The ministers of land management, agriculture and environment met in Phnom Penh on Monday to discuss the demarcation of state land and plans to manage forest and economic land concessions.
In a joint statement, Environment Minister Say Sam Al, Land Management Minister Im Chhun Lim and Agriculture Minister Uk Rabun said the talks were part of efforts to reform land policy.
The state property demarcation is also aimed at identifying people whom the government considers to be illegally “squatting” on such land, said Land Management Ministry spokesman Beng Hong Socheat Khemro.
“For example, protected forest areas have been encroached by deforesters…. In urban areas, for example, there are state properties like the Boeng Kak area, the Borei Keila area and the railroad area,” he said, referring to areas where the government has conducted mass evictions in the past several years.
Mr.
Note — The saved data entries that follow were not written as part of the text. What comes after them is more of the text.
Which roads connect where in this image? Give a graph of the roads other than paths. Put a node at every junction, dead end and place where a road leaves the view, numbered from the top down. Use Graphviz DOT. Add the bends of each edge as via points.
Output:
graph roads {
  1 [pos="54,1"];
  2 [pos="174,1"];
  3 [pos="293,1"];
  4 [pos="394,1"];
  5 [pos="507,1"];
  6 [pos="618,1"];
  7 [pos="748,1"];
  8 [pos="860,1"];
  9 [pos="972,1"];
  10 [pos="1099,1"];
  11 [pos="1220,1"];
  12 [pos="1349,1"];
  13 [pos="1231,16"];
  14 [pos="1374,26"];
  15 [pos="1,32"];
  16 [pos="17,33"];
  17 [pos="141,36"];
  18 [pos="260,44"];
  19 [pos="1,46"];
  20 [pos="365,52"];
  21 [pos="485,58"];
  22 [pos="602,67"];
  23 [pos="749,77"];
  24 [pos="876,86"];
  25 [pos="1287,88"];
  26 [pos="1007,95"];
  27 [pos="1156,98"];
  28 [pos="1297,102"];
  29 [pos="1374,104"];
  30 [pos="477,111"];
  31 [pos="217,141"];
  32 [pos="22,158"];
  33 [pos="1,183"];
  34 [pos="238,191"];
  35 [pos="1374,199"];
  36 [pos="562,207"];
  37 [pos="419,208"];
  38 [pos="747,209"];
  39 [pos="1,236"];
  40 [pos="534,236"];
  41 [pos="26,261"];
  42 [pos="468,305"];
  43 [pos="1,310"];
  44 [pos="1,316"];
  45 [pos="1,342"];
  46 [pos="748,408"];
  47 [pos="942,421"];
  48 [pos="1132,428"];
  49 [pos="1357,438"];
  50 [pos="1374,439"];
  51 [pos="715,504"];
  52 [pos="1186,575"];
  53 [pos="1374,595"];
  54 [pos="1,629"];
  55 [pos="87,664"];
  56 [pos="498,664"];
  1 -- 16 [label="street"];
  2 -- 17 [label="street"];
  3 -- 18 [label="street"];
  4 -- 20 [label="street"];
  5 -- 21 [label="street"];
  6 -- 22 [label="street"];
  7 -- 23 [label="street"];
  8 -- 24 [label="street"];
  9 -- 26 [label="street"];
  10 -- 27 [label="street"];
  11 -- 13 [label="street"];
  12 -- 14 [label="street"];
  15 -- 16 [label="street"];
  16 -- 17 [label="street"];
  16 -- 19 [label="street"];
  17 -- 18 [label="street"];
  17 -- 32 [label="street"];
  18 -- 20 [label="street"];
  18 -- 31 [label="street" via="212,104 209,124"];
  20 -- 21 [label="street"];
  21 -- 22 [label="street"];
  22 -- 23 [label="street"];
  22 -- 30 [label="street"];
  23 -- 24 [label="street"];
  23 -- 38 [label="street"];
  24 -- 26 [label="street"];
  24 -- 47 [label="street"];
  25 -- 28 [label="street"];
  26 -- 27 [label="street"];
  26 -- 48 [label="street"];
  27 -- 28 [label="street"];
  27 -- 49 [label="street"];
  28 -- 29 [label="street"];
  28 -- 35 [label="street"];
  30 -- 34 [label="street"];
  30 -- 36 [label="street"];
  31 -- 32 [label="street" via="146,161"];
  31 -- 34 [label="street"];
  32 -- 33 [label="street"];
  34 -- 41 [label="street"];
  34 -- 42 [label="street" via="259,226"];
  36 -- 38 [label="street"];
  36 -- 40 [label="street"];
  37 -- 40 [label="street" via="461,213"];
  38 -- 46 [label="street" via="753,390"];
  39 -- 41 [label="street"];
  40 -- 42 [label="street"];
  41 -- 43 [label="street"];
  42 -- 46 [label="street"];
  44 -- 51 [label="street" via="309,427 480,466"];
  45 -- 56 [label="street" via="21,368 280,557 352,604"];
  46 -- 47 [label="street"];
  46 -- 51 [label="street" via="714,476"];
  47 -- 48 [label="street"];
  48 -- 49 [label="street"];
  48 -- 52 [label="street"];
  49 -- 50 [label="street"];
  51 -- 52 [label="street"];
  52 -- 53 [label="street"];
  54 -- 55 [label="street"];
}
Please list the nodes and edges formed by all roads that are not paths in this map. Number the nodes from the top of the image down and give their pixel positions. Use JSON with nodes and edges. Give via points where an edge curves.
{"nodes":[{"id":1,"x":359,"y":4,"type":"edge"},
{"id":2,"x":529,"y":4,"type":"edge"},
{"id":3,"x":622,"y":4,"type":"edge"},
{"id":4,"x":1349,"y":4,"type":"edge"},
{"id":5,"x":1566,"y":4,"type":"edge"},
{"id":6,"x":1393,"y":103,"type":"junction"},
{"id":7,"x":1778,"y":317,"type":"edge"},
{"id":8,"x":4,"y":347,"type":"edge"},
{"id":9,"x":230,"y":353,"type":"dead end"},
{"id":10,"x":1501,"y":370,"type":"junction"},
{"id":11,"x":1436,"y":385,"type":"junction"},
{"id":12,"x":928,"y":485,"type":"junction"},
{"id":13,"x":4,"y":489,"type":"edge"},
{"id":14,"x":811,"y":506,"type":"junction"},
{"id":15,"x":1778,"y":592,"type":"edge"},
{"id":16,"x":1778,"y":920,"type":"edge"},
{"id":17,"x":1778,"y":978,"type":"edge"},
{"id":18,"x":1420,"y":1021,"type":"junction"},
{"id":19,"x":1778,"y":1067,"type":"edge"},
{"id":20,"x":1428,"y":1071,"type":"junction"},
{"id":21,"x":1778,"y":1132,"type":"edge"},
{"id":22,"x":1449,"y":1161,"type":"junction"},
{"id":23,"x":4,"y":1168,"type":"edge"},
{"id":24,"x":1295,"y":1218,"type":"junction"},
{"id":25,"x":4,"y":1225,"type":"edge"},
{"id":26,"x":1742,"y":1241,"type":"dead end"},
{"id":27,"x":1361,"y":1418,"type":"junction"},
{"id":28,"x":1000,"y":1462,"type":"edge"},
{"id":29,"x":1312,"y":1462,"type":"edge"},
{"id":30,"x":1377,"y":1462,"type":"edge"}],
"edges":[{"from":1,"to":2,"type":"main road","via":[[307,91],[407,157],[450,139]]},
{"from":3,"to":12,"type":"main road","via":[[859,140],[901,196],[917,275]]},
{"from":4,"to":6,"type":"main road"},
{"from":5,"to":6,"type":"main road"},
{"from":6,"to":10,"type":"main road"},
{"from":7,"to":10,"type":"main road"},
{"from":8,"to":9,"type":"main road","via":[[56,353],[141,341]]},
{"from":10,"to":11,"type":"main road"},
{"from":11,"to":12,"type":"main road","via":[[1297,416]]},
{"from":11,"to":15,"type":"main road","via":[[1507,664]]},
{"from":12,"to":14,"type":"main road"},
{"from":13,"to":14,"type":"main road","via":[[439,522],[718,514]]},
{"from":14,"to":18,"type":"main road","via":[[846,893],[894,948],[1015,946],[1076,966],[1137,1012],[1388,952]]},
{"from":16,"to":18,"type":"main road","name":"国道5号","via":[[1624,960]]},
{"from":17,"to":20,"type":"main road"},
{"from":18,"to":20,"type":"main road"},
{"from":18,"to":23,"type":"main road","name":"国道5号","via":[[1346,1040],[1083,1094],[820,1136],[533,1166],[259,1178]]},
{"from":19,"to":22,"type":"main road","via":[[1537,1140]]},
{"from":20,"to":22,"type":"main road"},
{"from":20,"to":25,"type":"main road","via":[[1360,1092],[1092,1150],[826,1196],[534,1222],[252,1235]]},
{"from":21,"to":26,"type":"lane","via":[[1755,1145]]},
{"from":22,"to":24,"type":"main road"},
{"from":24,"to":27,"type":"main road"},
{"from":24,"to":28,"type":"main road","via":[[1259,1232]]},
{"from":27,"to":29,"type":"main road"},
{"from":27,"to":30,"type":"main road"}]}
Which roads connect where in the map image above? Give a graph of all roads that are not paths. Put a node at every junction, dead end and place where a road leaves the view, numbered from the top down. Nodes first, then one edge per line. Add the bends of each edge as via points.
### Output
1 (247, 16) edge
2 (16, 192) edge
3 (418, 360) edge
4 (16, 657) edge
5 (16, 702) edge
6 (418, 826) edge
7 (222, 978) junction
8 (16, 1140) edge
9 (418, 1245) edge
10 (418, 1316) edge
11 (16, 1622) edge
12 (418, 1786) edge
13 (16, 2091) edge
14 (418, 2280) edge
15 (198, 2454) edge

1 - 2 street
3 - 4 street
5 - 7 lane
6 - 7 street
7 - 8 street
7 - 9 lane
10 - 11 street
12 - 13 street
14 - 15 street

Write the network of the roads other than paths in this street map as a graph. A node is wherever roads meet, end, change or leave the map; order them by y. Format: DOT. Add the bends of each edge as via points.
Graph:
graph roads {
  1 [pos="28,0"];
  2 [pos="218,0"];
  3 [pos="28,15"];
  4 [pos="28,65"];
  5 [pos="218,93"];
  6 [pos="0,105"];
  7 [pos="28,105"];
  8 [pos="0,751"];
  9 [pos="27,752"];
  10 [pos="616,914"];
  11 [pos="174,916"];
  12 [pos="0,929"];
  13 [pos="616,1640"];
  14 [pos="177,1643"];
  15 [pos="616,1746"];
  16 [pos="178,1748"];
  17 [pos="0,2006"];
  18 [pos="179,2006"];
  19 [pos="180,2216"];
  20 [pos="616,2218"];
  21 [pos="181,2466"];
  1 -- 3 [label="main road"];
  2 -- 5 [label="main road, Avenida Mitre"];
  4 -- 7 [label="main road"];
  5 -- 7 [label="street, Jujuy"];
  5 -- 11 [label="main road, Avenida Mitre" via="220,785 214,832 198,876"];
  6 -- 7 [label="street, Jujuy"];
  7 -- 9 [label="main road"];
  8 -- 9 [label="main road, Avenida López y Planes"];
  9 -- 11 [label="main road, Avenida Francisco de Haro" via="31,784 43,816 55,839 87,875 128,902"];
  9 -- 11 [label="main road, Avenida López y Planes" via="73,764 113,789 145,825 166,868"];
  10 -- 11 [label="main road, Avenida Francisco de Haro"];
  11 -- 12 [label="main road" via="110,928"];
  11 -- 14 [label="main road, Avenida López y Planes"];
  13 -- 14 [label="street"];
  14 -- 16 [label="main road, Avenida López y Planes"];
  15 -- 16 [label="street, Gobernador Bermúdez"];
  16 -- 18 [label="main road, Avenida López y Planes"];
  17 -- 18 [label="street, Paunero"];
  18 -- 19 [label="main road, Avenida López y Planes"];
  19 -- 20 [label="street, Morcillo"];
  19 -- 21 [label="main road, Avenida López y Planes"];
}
Hong Socheat Khemro said that renewed emphasis of mapping and demarcation was necessary as some “people argue that they don’t regard it as state land.”
“In order to find an appropriate solution for all, those state properties have to be demarcated and mapped,” he said, adding that “most have not been demarcated.”
According to Mr. Hong Socheat Khemro, the ministries will be the final arbiters of what property belongs to the state because they possess the “complete, technical map.”
Pen Bonnar, senior investigator for local rights group Adhoc’s land program, said it was “too late” for the government to demarcate protected areas, because powerful people had already encroached on that land, and he feared only the poor would be targeted by the so-called reforms.
“We have not seen powerful people get penalized in accordance with the law,” Mr. Bonnar said.
“It is an injustice for common villagers who have been imprisoned” for trying to protect land they have the legal right to own, he said.
Boeng Kak resident Song Sreyleap, who along with dozens of other anti-eviction activists has fought against their illegal eviction by the municipal government, said the government always refers to people as “illegal” every time they want to steal their land.
Land is also taken from poor people by the government on the pretext of development, Ms. Sreyleap said, adding that the rich and powerful never suffered a similar fate.
“They always accuse people of living on state land, but powerful people can live on state land,” she said.